Elues au Conseil régional ou candidates aux législatives, elles collectent des signatures de femmes d'Aquitaine PHOTO CLAUDE PETIT
Lancée voici une dizaine de jours par des élues socialistes et radicales de gauche du Conseil régional, l'initiative de créer un collectif aquitain de soutien à Ségolène Royal a d'ores et déjà permis de recueillir trois mille signatures dans la région. Hier ces élues étaient réunies à la fédération du PS de Gironde aux côtés des candidates aux législatives du département. « A la veille du premier tour on n'arrive pas à croire qu'il reste encore 40 % d'indécis. On s'est dit que les femmes d'Aquitaine devaient se mobiliser, dire très fort pourquoi elles s'engagent », explique Françoise Cartron, vice-présidente de la Région et maire d'Artigues. Comme nombre de ses collègues élues à l'initiative de cet appel, elle est une militante acharnée des droits de la femme. « Les femmes sont les plus exposées à la précarité, au travail à temps partiel, aux bas salaires, à la sous-qualification », rappellent ces élues déterminées à faire passer le message.

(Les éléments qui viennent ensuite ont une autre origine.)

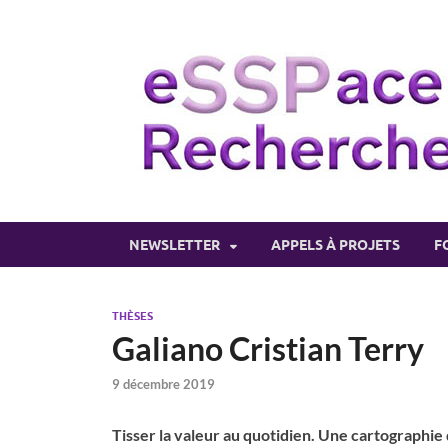
NEWSLETTER
APPELS À PROJETS
F
THÈSES
Galiano Cristian Terry
9 décembre 2019
Tisser la valeur au quotidien.
Une cartographie d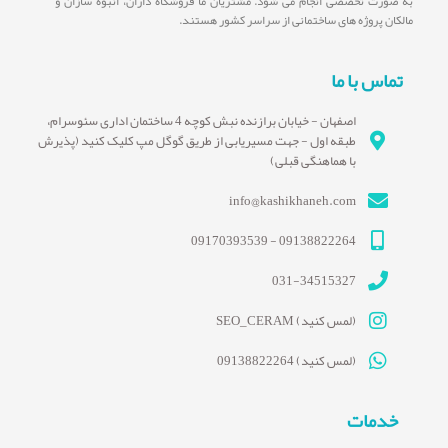
به صورت تخصصی انجام می شود. مشتریان ما فروشگاه داران، انبوه سازان و
مالکان پروژه های ساختمانی از سراسر کشور هستند.
تماس با ما
اصفهان - خیابان برازنده نبش کوچه 4 ساختمان اداری سئوسرام،
طبقه اول - جهت مسیریابی از طریق گوگل مپ کلیک کنید (پذیرش
با هماهنگی قبلی)
info@kashikhaneh.com
09138822264 - 09170393539
031-34515327
(لمس کنید) SEO_CERAM
(لمس کنید) 09138822264
خدمات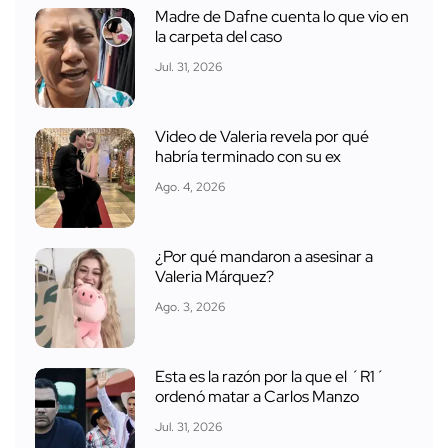
Madre de Dafne cuenta lo que vio en
la carpeta del caso
Jul. 31, 2026
Video de Valeria revela por qué
habría terminado con su ex
Ago. 4, 2026
¿Por qué mandaron a asesinar a
Valeria Márquez?
Ago. 3, 2026
Esta es la razón por la que el ´R1´
ordenó matar a Carlos Manzo
Jul. 31, 2026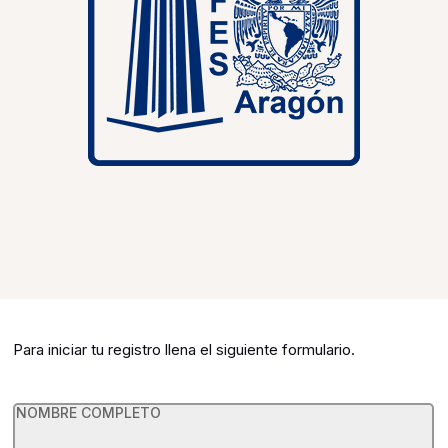
Para iniciar tu registro llena el siguiente formulario.
Voluntarios
NOMBRE COMPLETO
2026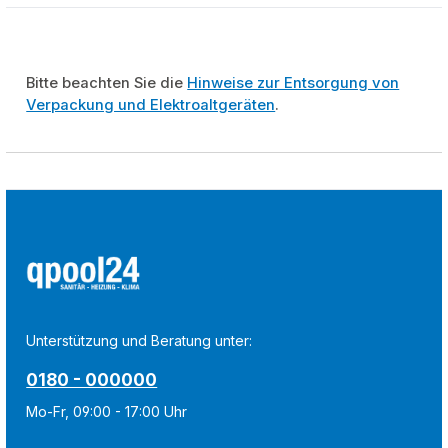
Bitte beachten Sie die
Hinweise zur Entsorgung von
Verpackung und Elektroaltgeräten
.
Unterstützung und Beratung unter:
0180 - 000000
Mo-Fr, 09:00 - 17:00 Uhr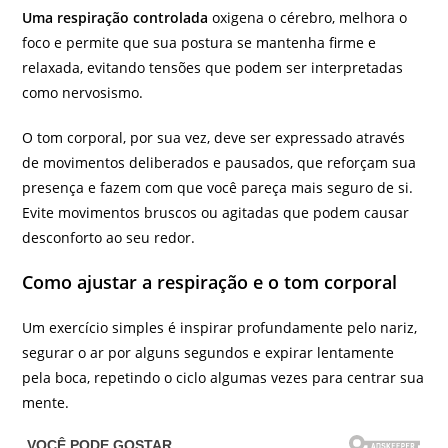
Uma respiração controlada
oxigena o cérebro, melhora o
foco e permite que sua postura se mantenha firme e
relaxada, evitando tensões que podem ser interpretadas
como nervosismo.
O tom corporal, por sua vez, deve ser expressado através
de movimentos deliberados e pausados, que reforçam sua
presença e fazem com que você pareça mais seguro de si.
Evite movimentos bruscos ou agitadas que podem causar
desconforto ao seu redor.
Como ajustar a respiração e o tom corporal
Um exercício simples é inspirar profundamente pelo nariz,
segurar o ar por alguns segundos e expirar lentamente
pela boca, repetindo o ciclo algumas vezes para centrar sua
mente.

Autre cheval de bataille et pas des moindres : la lutte contre les violences faites aux femmes : « Ségolène Royal s'est engagée à faire voter une loi-cadre sur ce sujet. » Chacune décline les réalités vécues sur le terrain, pointe les difficultés rencontrées par les femmes tant en milieu urbain que rural. Cela concerne non seulement l'emploi mais aussi la santé, la garde des enfants, etc. » « Le pacte présidentiel de Ségolène Royal est le seul projet à répondre à ces problématiques de façon concrète et cohérente. Dans aucun autre programme, on a une telle chance de faire progresser la situation des femmes dans le pays », plaident-elles tour à tour. Certes, elles reconnaissent que cette image féministe de leur candidate n'est pas toujours perçue. Que certaines femmes de gauche ne se reconnaissent pas en elle et dans le modèle qu'elle représente. « Mince, avec quatre enfants, pas mariée, en bossant comme elle a dû le faire, elle a quand même réussi à s'imposer ! », s'exclame Gatienne Doat, élue de Dordogne. « Elle défend tous les thèmes que les femmes défendent depuis des années », renchérit Françoise Cartron. « Les femmes se méfient toujours des femmes, sinon elles seraient déjà au pouvoir », se lamente une autre élue. Solange Menival pense plutôt que « Ségolène Royal a pris tout le monde par surprise, par sa fougue, sa féminité ». Aujourd'hui, elle incarnerait, selon Michèle Delaunay, « le féminisme de la maturité », celui du combat « pour l'égalité pour tous et pas seulement pour les femmes ». Ce serait les clefs de son succès, de cette « adhésion populaire » que le collectif souhaite victorieuse.